**Document segment**:
Therefore, the directors have a reasonable expectation that the Company has adequate resources to continue in operational existence for the foreseeable future. Thus they continue to adopt the going concern basis of accounting in preparing the annual financial statements.
Exchange differences are recognised in the Statement of Income and Retained Earnings in the period in which they arise except for exchange differences arising on gains or losses on non-monetary items which are recognised in the Statement of Comprehensive Income.
Turnover is recognised when the significant risks and rewards are considered to have been transferred to the customer.
Current tax is provided at amounts expected to be paid (or recoverable) using the tax rates and laws that have been enacted or substantively enacted at the Balance Sheet date.

(Stored data entries)

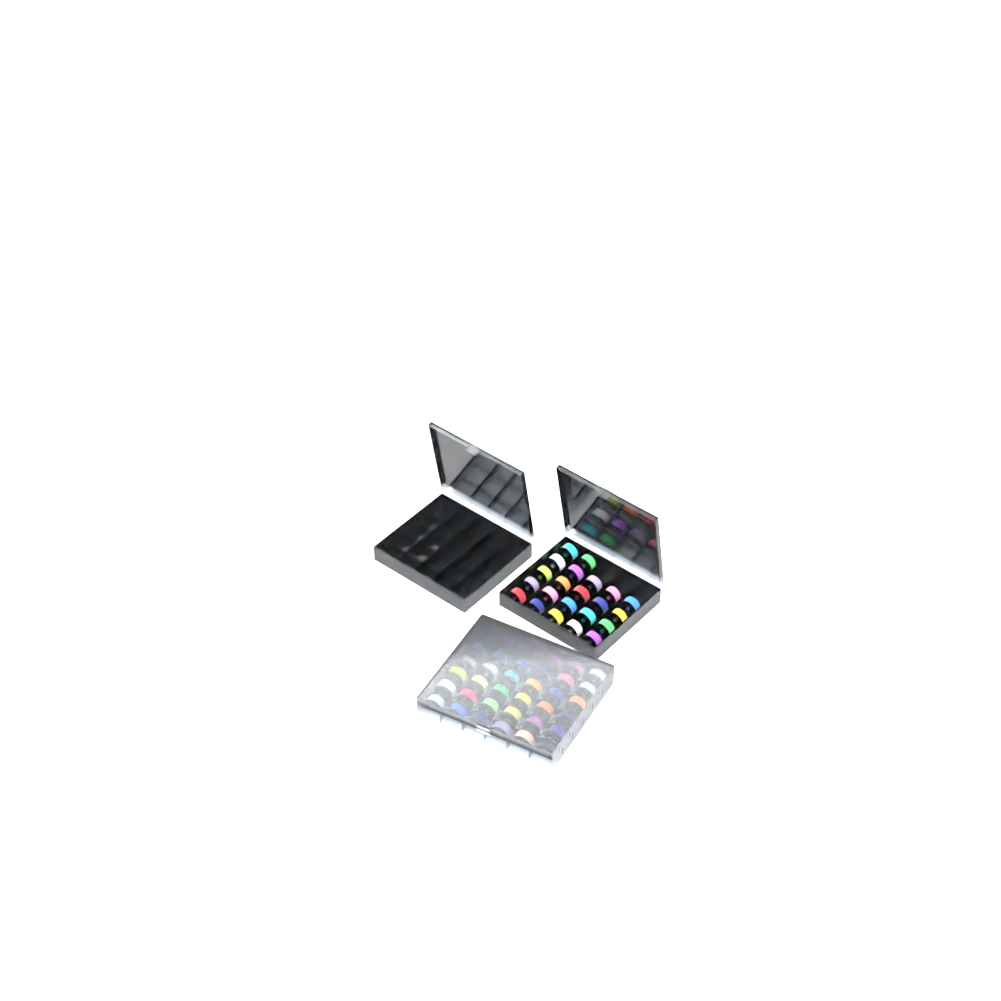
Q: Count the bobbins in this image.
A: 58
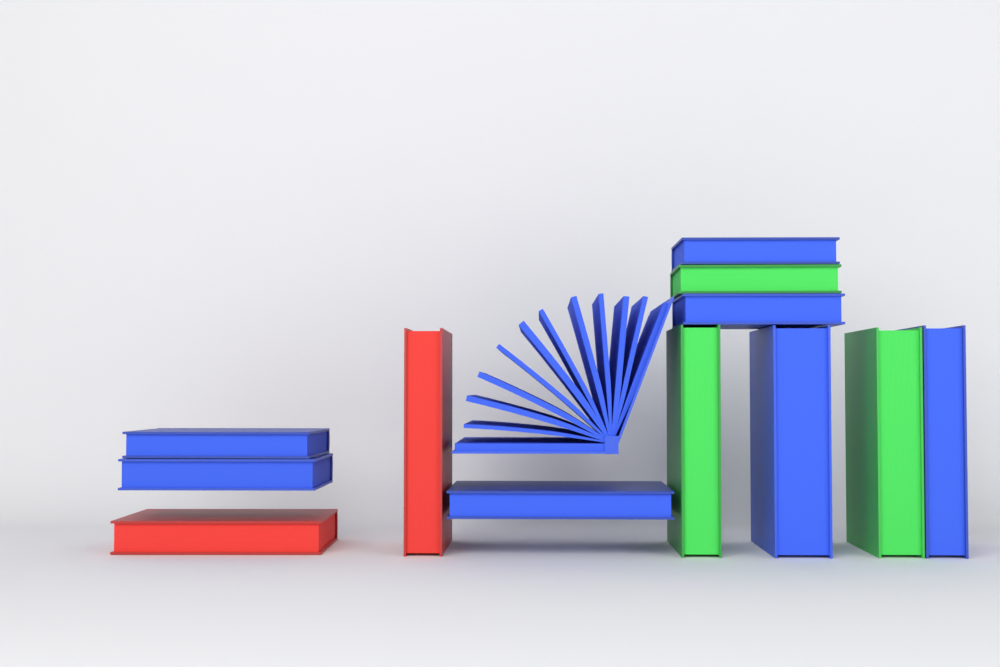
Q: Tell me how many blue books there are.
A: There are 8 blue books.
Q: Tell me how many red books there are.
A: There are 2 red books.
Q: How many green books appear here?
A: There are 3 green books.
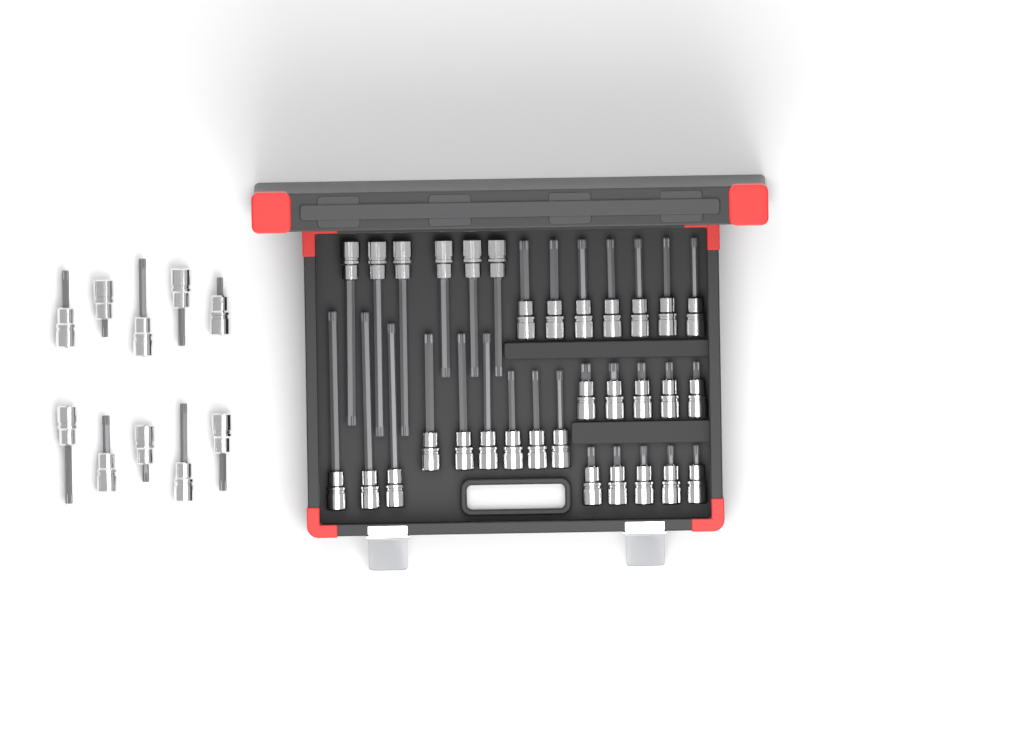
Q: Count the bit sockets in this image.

**Things to do**:
1. Translate this sentence from the accounting policies excerpt into Spanish: "Turnover is recognised when the significant risks and rewards are considered to have been transferred to the customer."
2. Carry on the accounting policies excerpt from its final sentence, on current tax, with a few more sentences in the same style.

**Exercise responses**:
1. El volumen de negocios se reconoce cuando se considera que los riesgos y beneficios significativos se han transferido al cliente.

2.
Deferred tax
Deferred tax arises as a result of including items of income and expenditure in taxation computations in periods different from those in which they are included in the Company's financial statements. Deferred tax is provided in full on timing differences which result in an obligation to pay more or less tax at a future date, at the average tax rates that are expected to apply when the timing differences reverse, based on current tax rates and laws. Deferred tax assets and liabilities are not discounted.
The carrying amount of deferred tax assets are reviewed at each reporting date and a valuation allowance is set up against deferred tax assets so that the net carrying amount equals the highest amount that is more likely than not to be recovered based on current or future taxable profit.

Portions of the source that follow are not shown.